It looks like portfolio construction is going to get a new set of blueprints.
The June 2012 publication of Robert Novy-Marx’s paper, “The Other Side of Value: The Gross Profitability Premium,” created quite a stir in the academic community.
The research has already begun to change the way funds are being constructed—at least those that are based on what might be called “the science of investing” or evidence-based investing—and how investors think about portfolio construction.
Fund families such as Dimensional Fund Advisors and AQR have created funds that incorporate Novy-Marx’s findings, and it seems clear that more fund families are going to be looking for ways to isolate this profitability factor in the design of future products.
To be totally clear about what’s happening, Novy-Marx’s findings can be summarized as follows:
- Profitability, as measured by gross profits-to-assets, had roughly the same power as book-to-market (a value measure) in predicting the cross section of average returns.
- Surprisingly, profitable firms generated significantly higher returns than unprofitable firms, despite having significantly higher valuation ratios (higher price-to-book ratios).

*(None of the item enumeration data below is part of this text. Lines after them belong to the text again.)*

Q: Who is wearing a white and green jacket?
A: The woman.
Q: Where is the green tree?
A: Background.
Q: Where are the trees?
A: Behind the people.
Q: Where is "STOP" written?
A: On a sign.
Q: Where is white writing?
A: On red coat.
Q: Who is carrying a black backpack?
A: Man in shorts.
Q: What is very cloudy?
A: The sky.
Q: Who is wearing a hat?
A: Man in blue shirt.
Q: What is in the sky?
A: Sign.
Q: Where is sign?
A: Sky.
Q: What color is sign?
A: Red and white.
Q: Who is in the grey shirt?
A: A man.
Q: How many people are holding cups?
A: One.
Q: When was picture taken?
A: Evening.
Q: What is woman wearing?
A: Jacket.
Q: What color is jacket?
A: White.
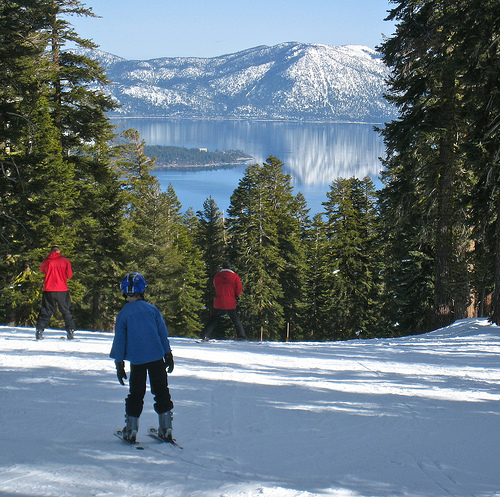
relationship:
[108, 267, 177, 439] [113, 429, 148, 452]
child on ski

- Gross profitability was a powerful predictor of future growth in gross profitability, earnings, free cash flow and payouts.

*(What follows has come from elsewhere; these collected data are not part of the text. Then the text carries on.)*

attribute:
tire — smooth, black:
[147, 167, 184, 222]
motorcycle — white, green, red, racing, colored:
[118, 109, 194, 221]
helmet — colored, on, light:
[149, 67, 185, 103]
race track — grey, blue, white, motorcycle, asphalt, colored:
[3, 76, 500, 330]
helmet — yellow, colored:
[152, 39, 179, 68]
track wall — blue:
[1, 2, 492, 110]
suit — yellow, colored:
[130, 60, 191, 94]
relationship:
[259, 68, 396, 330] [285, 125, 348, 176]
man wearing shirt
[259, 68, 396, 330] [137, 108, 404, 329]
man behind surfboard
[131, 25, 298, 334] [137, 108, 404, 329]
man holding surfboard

- Because both gross profits-to-assets and book-to-market were highly persistent, turnover of the strategies was relatively low.
- Because strategies based on profitability are growth strategies, they provided an excellent hedge for value strategies — adding profitability on top of a value strategy reduced overall volatility.
Max Kozlov and Antti Petajisto, the authors of the January 2013 paper “Global Return Premiums on Earnings Quality, Value, and Size,” investigated whether the return premium on stocks with high earnings quality was a global, and not just a U.S., phenomenon.
Their study covered the period July 1998-June 2012. The following is a summary of their findings:
- A simple strategy that’s long stocks with high earnings quality and short stocks with low earnings quality produced a higher Sharpe ratio than the overall market or similar strategies betting on value or small stocks.
- This result held both in the overall sample as well as in the more recent time period since 2005.
- Because the global earnings-quality portfolio had a negative correlation with a value portfolio, an investor wishing to invest in both exposures could have achieved significant diversification benefits.
- The results weren’t driven by hard-to-implement trades. Simple cap-weighted long-only portfolios with a combined value-quality tilt beat the broad market by 3.9 percentage points per year among large-cap stocks and 5.8 percentage points among small-cap stocks. Compared with a pure value tilt, the combined value-quality tilt added 1.2 percentage points per year among large-caps and 1.8 percentage points among small-caps.
The “out-of-sample” test suggests that Novy-Marx’s findings weren’t the result of data mining. Given these findings, it seems likely that more fund families will be developing product that will allow investors to access the profitability factor.
It will be important to see how this factor can be best included in the overall design of portfolios.